Promoting entrepreneurship and innovation is a key priority not just in Dubai but the Arabian Gulf as a whole, as efforts to diversify national economies beyond oil pick up pace.
From a regional perspective, Dubai has established itself as the business hub of the Middle East and Africa (Mea). An analysis of the 500 largest companies in the world by revenue by Fortune magazine shows that about two-fifths have offices for Mea operations. One hundred thirty-eight out of about 200 have their regional headquarters in Dubai – far outnumbering runner-up Johannesburg which has 58 companies, according to Fortune.
The emirate is already a global player in sectors such as transportation and logistics, taking well advantage of its geographic position, with Dubai International Airport now the world’s third busiest and Jebal Ali port, the largest in the Arabian Gulf, the world’s 9th biggest container port with an expansion underway.
Here’s how Dubai is accomplishing the audacious goal of becoming a global hub for technology and innovation as well.
Accelerating the pace of growth
In the realm of accelerators, which mainly help put startups in front of potential investors and improve their market viability, Dubai is home to various regional bases of world-renowned accelerator programmes.
A prime example is Techstars, the American seed accelerator that has been the launching pad for successful ventures like ClassPass and PillPack, which has its Middle East and Northern Africa (Mena) hub in Dubai and is recruiting its second cohort of applicants.

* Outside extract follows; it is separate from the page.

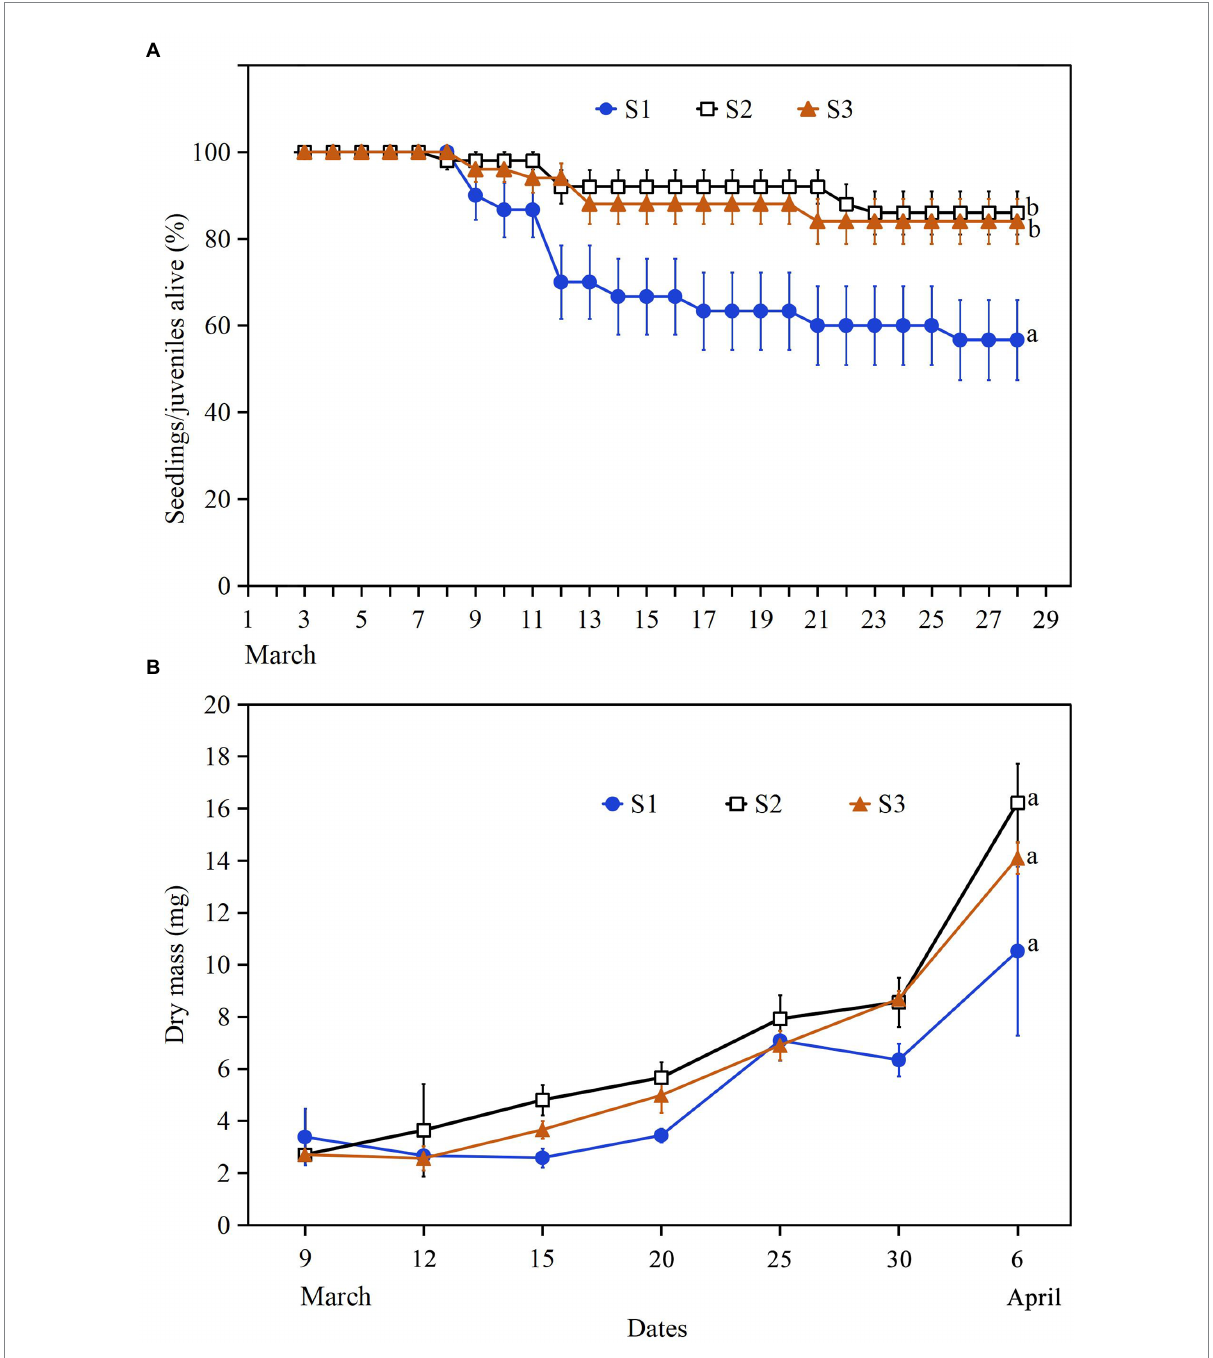
FIGURE 5 Percentages (mean ± SE) of seedlings/juveniles alive (A) and dry mass of seedlings (B) of Salsola brachiata in spring 2022. S1, seedlings from plant- germinated seeds; S2, seedlings from soil-germinated seeds that dispersed before snow in autumn 2021; S3, seedlings from soil-germinated seeds that dispersed in winter 2021 and at snowmelt in early spring 2022. Different lowercase letters indicate significant differences in final percentage survival (A) or final dry mass (B) of S1, S2, and S3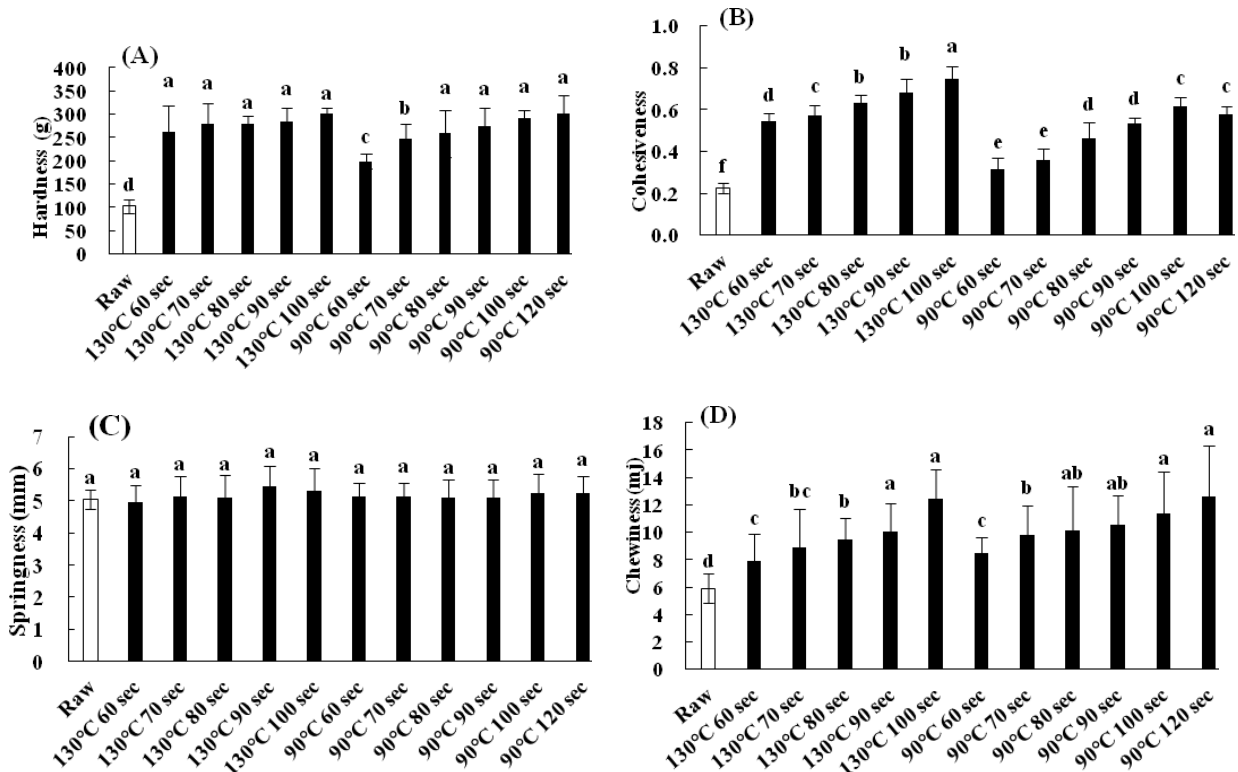
Figure 3. Changes in texture properties of hardness ( A ), cohesiveness ( B ), springiness ( C ), and chewiness ( D ), in peeled white shrimp using microwave-assisted induction heating (MAIH) system set at 130 and 90 ◦ C for different heating times. Each value is the mean ± standard deviation ( n = 4); the different letters by the bars indicate significant differences ( p < 0.05).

Besides being home to regional outposts of international accelerator programs, Dubai is also host to its own. For example, Dubai Future Accelerators Program announced its fifth cohort recently, where 40 companies globally (10 from the UAE) are taking part in the nine-week programme.
Promoting expat talent
The announcement earlier this year by His Highness Sheikh Mohammed, the ruler of Dubai and Vice President of the UAE, that the country will be issuing 10-year visas to certain professions (which plans to include entrepreneurs) and grant 100% foreign ownership on certain entities outside of free zones will make Dubai and the wider UAE an even more attractive destination for foreign investment – a dynamic that will positively impact the tech industry and start-ups, particularly when it comes to venture capital and retaining top talent.
Cultivating local expertise
A challenge faced across global tech hubs is fostering long-term, home-grown talent that matches the demands of the market. A prime success story is Dubai-based app Fetchr, which helps fill a gap in the market by simply using the GPS location on one’s smartphone to receive a delivery anytime and anywhere.
A lack of street names or numbers is common in the Middle East, which makes delivery a challenge, especially if it is time-sensitive. The idea behind Fetchr shows why it is important to allow those in their respective region to be able to cultivate their own innovation and to encourage future generations to do so.